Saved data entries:
○ ○ ○ ○ ○ ○ ○

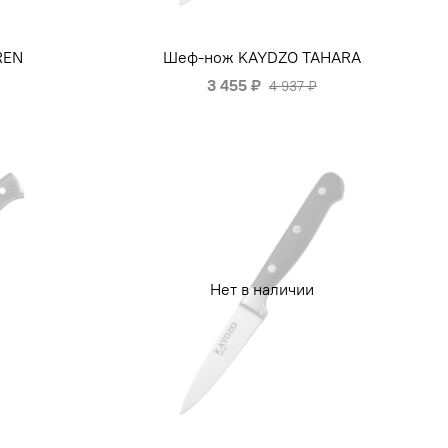
REN
Шеф-нож KAYDZO TAHARA
3 455 ₽
4 937 ₽
Нет в наличии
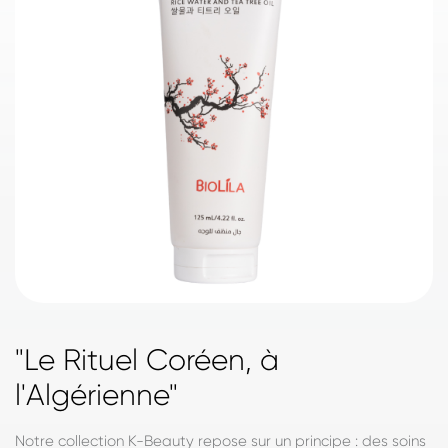
"Le Rituel Coréen, à
l'Algérienne"
Notre collection K-Beauty repose sur un principe : des soins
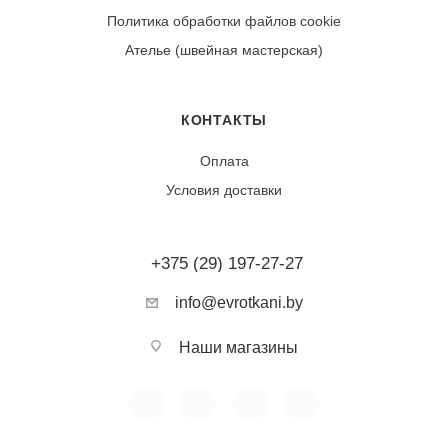
изнаночной стороны.
Политика обработки файлов cookie
Ателье (швейная мастерская)
Износостойкость:
Ткань обладает высокой износостойкостью.
Практически не дает усадки (0-1%). Устойчива к
КОНТАКТЫ
истиранию, выцветанию и деформации. Не
Оплата
подвержена пиллингу, сохраняет четкость
Условия доставки
геометрического рисунка на протяжении всего срока
эксплуатации.
+375 (29) 197-27-27
Тип ткани:
Полиэстер
info@evrotkani.by
Фактура:
Наши магазины
Гладкая, легкая
Сезонность:
Летняя, всесезонная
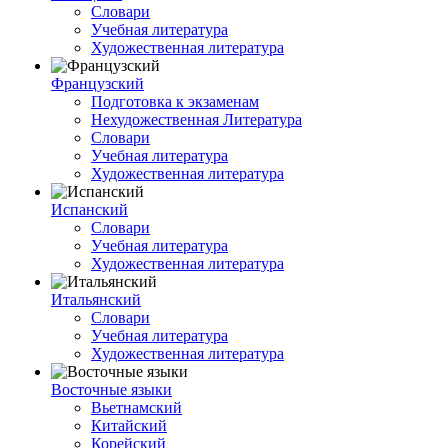
Словари
Учебная литература
Художественная литература
Французский
Подготовка к экзаменам
Нехудожественная Литература
Словари
Учебная литература
Художественная литература
Испанский
Словари
Учебная литература
Художественная литература
Итальянский
Словари
Учебная литература
Художественная литература
Восточные языки
Вьетнамский
Китайский
Корейский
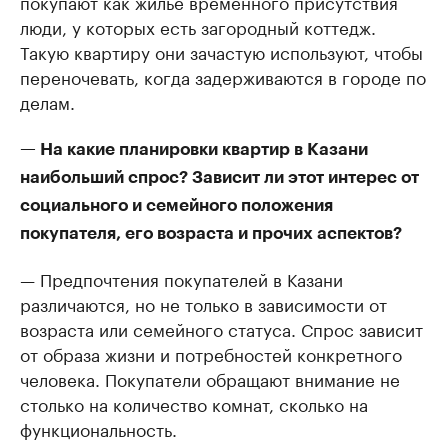
покупают как жилье временного присутствия
люди, у которых есть загородный коттедж.
Такую квартиру они зачастую используют, чтобы
переночевать, когда задерживаются в городе по
делам.
— На какие планировки квартир в Казани
наибольший спрос? Зависит ли этот интерес от
социального и семейного положения
покупателя, его возраста и прочих аспектов?
— Предпочтения покупателей в Казани
различаются, но не только в зависимости от
возраста или семейного статуса. Спрос зависит
от образа жизни и потребностей конкретного
человека. Покупатели обращают внимание не
столько на количество комнат, сколько на
функциональность.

○ ○ ○ ○ ○ ○ ○

▸ Action item: Count the lines above that contain the word "возраста" and give only the number.

▸ Response for this exercise: 2